Before Rebooting a Hung System
Do you know what the server was doing when it hung? Running a heavy workload is probably the most common case, but our technicians have also witnessed systems that only hang when idle.
If a server “hangs” and you cannot log in, there are a few things to do before you reboot it. The goal is to determine if the entire system is 100% frozen or if certain portions are still operating (which often helps classify the type of problem). Some things to try:
- Can you ping it? If there is network activity then some portions of the system are still operating.
- Does the system ask you for a password when you try to log in? Sometimes systems hang in such a fashion that the system accepts your username and then hangs as you’re typing in the password (e.g., in an SSH login session).
- Does there appear to be hard drive activity?
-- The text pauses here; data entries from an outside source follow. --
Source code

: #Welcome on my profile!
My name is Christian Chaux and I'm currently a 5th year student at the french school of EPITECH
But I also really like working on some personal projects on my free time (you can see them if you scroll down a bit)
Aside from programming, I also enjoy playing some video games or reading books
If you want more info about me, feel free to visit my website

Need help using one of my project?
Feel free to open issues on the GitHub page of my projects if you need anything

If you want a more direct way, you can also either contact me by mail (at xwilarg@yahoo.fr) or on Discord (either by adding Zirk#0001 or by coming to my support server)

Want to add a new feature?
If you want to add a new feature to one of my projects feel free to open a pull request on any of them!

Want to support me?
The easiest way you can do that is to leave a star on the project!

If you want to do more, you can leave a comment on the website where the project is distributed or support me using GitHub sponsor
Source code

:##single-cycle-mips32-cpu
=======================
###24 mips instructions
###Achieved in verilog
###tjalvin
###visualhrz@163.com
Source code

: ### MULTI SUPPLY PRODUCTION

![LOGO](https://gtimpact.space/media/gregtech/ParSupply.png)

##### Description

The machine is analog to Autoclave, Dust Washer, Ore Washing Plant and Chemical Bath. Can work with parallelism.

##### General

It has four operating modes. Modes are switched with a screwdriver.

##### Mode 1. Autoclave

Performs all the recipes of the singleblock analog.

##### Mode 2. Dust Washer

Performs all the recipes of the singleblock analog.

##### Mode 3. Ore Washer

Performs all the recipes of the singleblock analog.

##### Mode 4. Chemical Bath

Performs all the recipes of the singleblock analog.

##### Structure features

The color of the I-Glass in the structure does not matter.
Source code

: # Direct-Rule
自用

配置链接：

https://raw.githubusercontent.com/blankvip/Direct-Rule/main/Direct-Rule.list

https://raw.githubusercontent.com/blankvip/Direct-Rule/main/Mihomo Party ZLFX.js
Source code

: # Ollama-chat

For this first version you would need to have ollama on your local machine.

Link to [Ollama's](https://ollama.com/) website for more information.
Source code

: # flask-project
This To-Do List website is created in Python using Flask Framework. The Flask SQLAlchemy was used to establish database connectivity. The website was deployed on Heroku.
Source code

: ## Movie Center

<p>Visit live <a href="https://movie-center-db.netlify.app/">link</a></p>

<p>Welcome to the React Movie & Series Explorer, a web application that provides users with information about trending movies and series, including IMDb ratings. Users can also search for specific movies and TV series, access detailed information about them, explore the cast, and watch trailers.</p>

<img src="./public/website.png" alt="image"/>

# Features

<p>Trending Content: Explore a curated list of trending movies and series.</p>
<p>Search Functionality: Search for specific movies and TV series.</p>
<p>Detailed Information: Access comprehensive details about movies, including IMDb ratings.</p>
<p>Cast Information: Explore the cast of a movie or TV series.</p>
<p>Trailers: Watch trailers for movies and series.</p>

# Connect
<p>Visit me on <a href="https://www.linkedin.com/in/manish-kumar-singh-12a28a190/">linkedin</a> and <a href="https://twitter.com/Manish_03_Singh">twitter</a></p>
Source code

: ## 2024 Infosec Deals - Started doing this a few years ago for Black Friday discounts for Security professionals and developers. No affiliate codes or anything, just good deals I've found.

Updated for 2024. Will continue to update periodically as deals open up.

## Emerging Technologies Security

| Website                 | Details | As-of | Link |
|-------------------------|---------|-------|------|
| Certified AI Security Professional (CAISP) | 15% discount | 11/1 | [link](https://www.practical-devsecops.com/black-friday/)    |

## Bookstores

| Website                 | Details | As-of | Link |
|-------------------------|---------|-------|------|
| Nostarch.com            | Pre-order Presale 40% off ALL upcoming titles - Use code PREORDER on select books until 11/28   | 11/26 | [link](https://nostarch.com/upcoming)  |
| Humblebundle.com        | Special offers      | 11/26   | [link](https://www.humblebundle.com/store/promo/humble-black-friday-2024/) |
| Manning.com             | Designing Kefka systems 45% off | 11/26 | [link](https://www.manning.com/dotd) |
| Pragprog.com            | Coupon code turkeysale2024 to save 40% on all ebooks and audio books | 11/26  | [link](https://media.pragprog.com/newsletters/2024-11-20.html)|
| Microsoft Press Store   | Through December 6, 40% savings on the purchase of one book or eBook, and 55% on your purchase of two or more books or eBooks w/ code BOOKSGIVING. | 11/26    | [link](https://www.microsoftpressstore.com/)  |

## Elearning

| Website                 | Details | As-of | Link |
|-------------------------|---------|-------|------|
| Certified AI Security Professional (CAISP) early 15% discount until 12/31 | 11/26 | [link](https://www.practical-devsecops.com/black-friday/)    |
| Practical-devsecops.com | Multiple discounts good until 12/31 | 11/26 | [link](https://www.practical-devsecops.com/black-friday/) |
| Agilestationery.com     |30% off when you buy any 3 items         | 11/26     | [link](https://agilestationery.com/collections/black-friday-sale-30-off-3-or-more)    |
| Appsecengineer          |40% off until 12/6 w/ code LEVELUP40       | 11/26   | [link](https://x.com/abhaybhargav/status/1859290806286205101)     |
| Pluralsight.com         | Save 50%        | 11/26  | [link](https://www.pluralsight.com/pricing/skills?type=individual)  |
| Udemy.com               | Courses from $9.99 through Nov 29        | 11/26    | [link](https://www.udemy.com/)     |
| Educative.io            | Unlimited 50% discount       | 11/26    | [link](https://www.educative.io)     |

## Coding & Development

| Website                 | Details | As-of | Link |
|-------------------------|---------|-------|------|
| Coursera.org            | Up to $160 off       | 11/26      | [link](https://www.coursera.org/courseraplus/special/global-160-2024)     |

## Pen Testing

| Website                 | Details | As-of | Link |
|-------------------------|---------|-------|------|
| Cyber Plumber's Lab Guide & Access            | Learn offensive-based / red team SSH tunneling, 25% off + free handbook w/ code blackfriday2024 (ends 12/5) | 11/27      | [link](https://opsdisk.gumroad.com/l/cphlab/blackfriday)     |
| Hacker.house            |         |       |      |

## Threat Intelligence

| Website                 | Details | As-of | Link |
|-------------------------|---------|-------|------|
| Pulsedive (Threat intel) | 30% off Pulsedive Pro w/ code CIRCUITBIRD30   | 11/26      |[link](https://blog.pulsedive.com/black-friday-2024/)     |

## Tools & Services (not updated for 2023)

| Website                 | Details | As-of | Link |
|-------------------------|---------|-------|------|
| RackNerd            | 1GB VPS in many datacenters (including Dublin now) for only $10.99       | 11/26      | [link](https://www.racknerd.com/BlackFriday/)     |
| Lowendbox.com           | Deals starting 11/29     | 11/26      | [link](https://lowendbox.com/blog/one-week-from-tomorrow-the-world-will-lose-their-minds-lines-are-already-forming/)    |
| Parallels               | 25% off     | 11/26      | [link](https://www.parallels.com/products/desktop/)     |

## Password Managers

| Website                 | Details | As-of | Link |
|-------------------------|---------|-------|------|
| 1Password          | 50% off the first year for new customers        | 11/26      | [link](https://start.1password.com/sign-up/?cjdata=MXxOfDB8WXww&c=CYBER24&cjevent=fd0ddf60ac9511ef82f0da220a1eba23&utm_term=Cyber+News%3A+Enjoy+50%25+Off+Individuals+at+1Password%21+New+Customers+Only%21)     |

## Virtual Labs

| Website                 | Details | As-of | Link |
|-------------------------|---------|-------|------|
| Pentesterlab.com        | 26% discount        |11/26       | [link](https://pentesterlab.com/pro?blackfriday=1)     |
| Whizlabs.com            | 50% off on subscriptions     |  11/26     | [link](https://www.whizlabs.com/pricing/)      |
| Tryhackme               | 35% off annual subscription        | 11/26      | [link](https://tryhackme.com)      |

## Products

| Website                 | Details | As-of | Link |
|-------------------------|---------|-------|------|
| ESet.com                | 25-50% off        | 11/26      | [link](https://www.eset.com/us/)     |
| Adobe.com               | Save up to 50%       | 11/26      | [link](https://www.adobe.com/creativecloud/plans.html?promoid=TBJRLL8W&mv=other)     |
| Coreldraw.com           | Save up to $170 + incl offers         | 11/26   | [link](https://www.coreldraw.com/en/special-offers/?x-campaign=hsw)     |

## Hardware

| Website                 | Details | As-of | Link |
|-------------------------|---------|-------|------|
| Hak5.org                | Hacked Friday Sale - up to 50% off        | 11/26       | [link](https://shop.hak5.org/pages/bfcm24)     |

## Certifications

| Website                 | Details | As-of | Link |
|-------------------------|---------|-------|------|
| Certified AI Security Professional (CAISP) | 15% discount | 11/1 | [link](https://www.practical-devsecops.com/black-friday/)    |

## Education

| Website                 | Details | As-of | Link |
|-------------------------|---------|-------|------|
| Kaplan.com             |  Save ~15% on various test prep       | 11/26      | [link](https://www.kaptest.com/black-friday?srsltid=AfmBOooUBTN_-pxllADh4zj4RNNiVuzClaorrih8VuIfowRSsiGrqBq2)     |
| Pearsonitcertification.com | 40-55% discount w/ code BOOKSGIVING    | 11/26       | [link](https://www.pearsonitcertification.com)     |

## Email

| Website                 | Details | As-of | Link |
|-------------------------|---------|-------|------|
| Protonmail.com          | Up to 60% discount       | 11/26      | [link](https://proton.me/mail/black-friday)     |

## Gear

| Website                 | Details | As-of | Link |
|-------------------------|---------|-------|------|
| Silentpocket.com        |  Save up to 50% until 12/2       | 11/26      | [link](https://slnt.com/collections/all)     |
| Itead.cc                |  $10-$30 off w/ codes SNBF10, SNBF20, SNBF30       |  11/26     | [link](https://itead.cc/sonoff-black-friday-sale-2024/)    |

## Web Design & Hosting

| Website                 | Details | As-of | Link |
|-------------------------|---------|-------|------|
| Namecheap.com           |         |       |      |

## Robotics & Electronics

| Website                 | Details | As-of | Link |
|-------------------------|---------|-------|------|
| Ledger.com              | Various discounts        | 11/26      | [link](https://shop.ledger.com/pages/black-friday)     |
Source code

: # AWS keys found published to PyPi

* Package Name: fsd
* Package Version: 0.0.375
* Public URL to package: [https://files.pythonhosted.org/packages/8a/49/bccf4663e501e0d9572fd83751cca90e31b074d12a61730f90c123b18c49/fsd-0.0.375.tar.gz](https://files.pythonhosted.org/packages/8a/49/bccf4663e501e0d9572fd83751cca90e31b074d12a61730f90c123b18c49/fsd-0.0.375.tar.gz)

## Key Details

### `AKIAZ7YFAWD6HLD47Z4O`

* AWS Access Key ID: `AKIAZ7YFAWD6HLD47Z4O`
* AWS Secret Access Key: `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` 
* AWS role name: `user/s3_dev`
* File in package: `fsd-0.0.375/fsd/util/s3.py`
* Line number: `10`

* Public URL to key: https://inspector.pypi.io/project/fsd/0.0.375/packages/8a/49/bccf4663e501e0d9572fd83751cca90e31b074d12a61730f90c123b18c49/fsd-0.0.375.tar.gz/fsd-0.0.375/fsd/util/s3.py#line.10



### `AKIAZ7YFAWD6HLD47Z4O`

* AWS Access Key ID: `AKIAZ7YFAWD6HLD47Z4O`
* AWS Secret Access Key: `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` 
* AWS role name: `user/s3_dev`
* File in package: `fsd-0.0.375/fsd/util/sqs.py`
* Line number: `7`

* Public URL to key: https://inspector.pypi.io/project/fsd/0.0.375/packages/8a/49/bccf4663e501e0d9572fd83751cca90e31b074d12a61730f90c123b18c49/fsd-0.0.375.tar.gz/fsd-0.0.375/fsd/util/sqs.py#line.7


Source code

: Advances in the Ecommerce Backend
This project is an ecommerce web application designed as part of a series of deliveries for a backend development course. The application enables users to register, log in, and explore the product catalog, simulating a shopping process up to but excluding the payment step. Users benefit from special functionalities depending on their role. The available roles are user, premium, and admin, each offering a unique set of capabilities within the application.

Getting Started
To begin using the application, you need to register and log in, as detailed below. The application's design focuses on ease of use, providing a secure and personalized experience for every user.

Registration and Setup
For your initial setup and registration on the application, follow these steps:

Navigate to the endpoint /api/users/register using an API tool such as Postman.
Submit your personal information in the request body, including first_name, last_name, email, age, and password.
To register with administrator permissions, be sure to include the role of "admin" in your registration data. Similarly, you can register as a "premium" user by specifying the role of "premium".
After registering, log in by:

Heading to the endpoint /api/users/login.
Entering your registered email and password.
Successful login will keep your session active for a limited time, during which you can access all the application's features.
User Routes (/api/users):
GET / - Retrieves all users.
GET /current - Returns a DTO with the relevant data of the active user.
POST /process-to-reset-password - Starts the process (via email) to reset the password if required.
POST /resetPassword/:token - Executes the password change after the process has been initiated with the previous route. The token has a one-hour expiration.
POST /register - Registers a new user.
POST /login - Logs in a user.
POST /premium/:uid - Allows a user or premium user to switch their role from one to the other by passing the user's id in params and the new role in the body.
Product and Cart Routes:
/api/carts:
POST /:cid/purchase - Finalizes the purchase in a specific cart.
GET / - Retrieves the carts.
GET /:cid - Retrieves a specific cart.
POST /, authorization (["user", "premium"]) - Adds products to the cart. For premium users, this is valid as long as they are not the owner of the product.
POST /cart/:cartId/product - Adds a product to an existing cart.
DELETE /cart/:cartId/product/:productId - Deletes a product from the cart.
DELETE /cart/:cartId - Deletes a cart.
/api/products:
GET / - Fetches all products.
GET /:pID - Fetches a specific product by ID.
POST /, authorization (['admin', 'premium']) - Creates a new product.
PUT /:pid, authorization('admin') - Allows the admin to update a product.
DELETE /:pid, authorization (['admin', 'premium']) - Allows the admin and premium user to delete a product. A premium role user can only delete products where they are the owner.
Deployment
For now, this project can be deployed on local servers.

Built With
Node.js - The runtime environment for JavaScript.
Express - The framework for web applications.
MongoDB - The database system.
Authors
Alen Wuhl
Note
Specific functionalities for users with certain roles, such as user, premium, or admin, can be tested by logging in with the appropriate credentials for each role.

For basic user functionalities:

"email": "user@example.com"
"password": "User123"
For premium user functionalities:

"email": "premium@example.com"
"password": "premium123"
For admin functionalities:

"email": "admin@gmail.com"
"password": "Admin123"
- Even though you cannot log in, does it respond to typing if you try to access it via IPMI? What if you go to the machine in the server room and try to log in there? If it is not responding to the keyboard at all when you are in the server room, then that is a particular type of hang.
After Rebooting
At this point, you want to see what is in the system logs. Not all types of issues show up in the system logs, but you may see something valuable there. The files to check vary by Linux distribution, but here are a few to look at:
/var/log/dmesg /var/log/messages /var/log/mcelog /var/log/syslog
Some of the common error messages are listed in High-Level Linux Troubleshooting. You may need to have a Linux systems expert review the logs. Be sure to provide them the entire log contents. Messages from system daemons and from the Linux kernel can be misleading. It’s common for users to mistake fairly common kernel messages for critical errors, or to overlook the errors/warnings which indicate trouble spots.